Oleh M. Sarwani
Sekretaris Panitia HPN 2025 Banjarmasin/Wakil Bendahara Umum PWI Pusat
AKU terjaga dari tidur mendengar telepon dan pesan dari aplikasi WhatsApp (WA) silih berganti masuk ke HP ku. Ku picingkan mata melihat layar HP, pukul 01.23 waktu Banjarmasin. Aku tidak melanjutkan membuka karena rasa kantuk yang begitu berat. Aku matikan volume suaranya dan melanjutkan tidur.
Sebelum subuh aku sudah terbangun. Terbetik di dalam hati ingin melihat siapa yang semalam menelepon dan mengirimkan pesan lewat WA. Tapi aku urungkan niat itu karena aku tidak mau kehilangan rutinitas pagiku, mandi sebelum subuh.
Usai shalat aku raih HP. Saat ku hidupkan, di layar terpampang hari dan tanggal, Kamis, 6 Februari 2025, 04.54 WITA. Aku masuk ke aplikasi WA, terlihat di layar sejumlah nomor tidak dikenal.

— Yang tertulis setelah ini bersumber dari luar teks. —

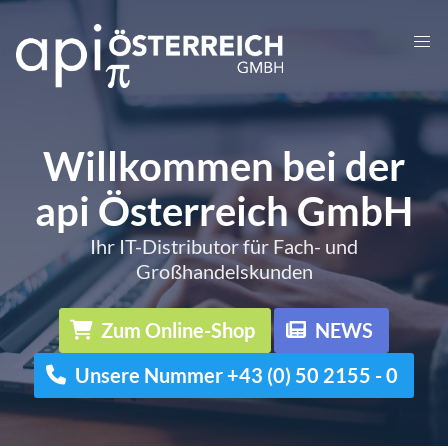
Willkommen bei der
api Österreich GmbH
Ihr IT-Distributor für Fach- und
Großhandelskunden
Zum Online-Shop
NEWS
Unsere Nummer +43 (0) 50 2155 - 0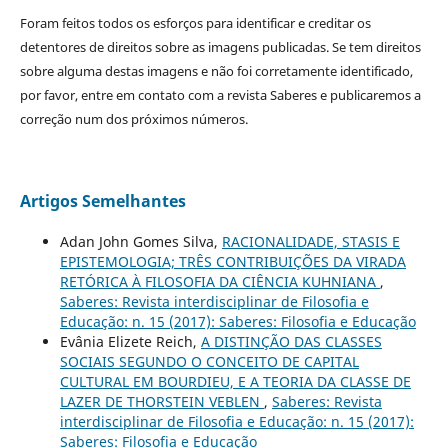
Foram feitos todos os esforços para identificar e creditar os
detentores de direitos sobre as imagens publicadas. Se tem direitos
sobre alguma destas imagens e não foi corretamente identificado,
por favor, entre em contato com a revista Saberes e publicaremos a
correção num dos próximos números.
Artigos Semelhantes
Adan John Gomes Silva,
RACIONALIDADE, STASIS E
EPISTEMOLOGIA; TRÊS CONTRIBUIÇÕES DA VIRADA
RETÓRICA À FILOSOFIA DA CIÊNCIA KUHNIANA
,
Saberes: Revista interdisciplinar de Filosofia e
Educação: n. 15 (2017): Saberes: Filosofia e Educação
Evânia Elizete Reich,
A DISTINÇÃO DAS CLASSES
SOCIAIS SEGUNDO O CONCEITO DE CAPITAL
CULTURAL EM BOURDIEU, E A TEORIA DA CLASSE DE
LAZER DE THORSTEIN VEBLEN
,
Saberes: Revista
interdisciplinar de Filosofia e Educação: n. 15 (2017):
Saberes: Filosofia e Educação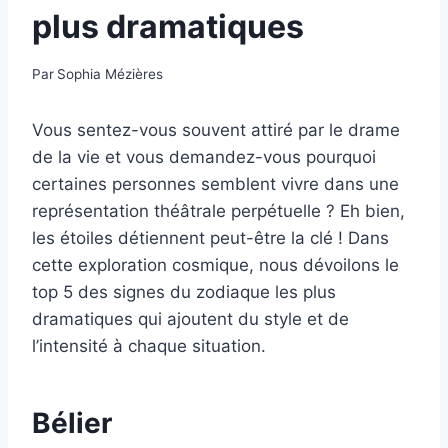
plus dramatiques
Par
Sophia Mézières
Vous sentez-vous souvent attiré par le drame
de la vie et vous demandez-vous pourquoi
certaines personnes semblent vivre dans une
représentation théâtrale perpétuelle ? Eh bien,
les étoiles détiennent peut-être la clé ! Dans
cette exploration cosmique, nous dévoilons le
top 5 des signes du zodiaque les plus
dramatiques qui ajoutent du style et de
l’intensité à chaque situation.
Bélier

Aku buka pesan yang masuk satu per satu. Aku tuliskan di sini pesan yang masuk dengan menyebutkan bukan nama sebenarnya untuk menghindari jeratan UU ITE.
“Selamat malam Pak Sarwani. Kami dengan Iptu A Dari Spri Bapak Kapolri”. Di WA tercatat waktunya 23.58 WIB atau 00.58 WITA.
Nomor lain yang tidak aku kenal juga mengirimkan pesan.